▸ The data:

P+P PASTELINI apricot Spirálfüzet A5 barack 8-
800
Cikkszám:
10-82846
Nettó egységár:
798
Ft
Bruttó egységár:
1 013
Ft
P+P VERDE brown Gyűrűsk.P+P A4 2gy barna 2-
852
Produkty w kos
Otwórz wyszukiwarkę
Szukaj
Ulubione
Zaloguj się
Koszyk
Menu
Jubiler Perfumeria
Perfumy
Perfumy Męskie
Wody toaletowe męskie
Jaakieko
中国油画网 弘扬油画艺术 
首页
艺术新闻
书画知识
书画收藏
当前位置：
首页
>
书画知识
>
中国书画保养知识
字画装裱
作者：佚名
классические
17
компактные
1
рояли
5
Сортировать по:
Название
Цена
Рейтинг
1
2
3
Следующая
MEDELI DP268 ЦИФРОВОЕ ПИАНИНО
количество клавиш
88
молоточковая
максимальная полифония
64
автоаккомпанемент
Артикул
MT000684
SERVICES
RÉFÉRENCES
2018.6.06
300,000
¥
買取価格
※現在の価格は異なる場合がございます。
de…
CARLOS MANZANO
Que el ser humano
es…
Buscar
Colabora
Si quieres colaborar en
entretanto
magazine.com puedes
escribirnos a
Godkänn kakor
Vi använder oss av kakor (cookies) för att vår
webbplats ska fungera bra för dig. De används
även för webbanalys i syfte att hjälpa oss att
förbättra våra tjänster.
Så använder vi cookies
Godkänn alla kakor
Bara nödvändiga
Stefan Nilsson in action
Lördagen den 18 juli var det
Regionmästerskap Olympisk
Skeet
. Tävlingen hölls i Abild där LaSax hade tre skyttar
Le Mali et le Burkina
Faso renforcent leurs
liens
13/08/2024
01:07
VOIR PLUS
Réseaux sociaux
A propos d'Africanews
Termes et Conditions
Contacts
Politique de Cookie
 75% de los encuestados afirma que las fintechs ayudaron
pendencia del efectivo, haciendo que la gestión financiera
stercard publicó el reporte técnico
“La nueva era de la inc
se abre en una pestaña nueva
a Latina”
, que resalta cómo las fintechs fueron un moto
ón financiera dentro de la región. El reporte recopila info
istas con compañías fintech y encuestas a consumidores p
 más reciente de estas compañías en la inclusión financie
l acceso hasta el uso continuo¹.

▸ Exercise goal: Once the listing above has been read, restate it exactly.

▸ Expected answer:
P+P PASTELINI apricot Spirálfüzet A5 barack 8-
800
Cikkszám:
10-82846
Nettó egységár:
798
Ft
Bruttó egységár:
1 013
Ft
P+P VERDE brown Gyűrűsk.P+P A4 2gy barna 2-
852
Produkty w kos
Otwórz wyszukiwarkę
Szukaj
Ulubione
Zaloguj się
Koszyk
Menu
Jubiler Perfumeria
Perfumy
Perfumy Męskie
Wody toaletowe męskie
Jaakieko
中国油画网 弘扬油画艺术 
首页
艺术新闻
书画知识
书画收藏
当前位置：
首页
>
书画知识
>
中国书画保养知识
字画装裱
作者：佚名
классические
17
компактные
1
рояли
5
Сортировать по:
Название
Цена
Рейтинг
1
2
3
Следующая
MEDELI DP268 ЦИФРОВОЕ ПИАНИНО
количество клавиш
88
молоточковая
максимальная полифония
64
автоаккомпанемент
Артикул
MT000684
SERVICES
RÉFÉRENCES
2018.6.06
300,000
¥
買取価格
※現在の価格は異なる場合がございます。
de…
CARLOS MANZANO
Que el ser humano
es…
Buscar
Colabora
Si quieres colaborar en
entretanto
magazine.com puedes
escribirnos a
Godkänn kakor
Vi använder oss av kakor (cookies) för att vår
webbplats ska fungera bra för dig. De används
även för webbanalys i syfte att hjälpa oss att
förbättra våra tjänster.
Så använder vi cookies
Godkänn alla kakor
Bara nödvändiga
Stefan Nilsson in action
Lördagen den 18 juli var det
Regionmästerskap Olympisk
Skeet
. Tävlingen hölls i Abild där LaSax hade tre skyttar
Le Mali et le Burkina
Faso renforcent leurs
liens
13/08/2024
01:07
VOIR PLUS
Réseaux sociaux
A propos d'Africanews
Termes et Conditions
Contacts
Politique de Cookie
 75% de los encuestados afirma que las fintechs ayudaron
pendencia del efectivo, haciendo que la gestión financiera
stercard publicó el reporte técnico
“La nueva era de la inc
se abre en una pestaña nueva
a Latina”
, que resalta cómo las fintechs fueron un moto
ón financiera dentro de la región. El reporte recopila info
istas con compañías fintech y encuestas a consumidores p
 más reciente de estas compañías en la inclusión financie
l acceso hasta el uso continuo¹.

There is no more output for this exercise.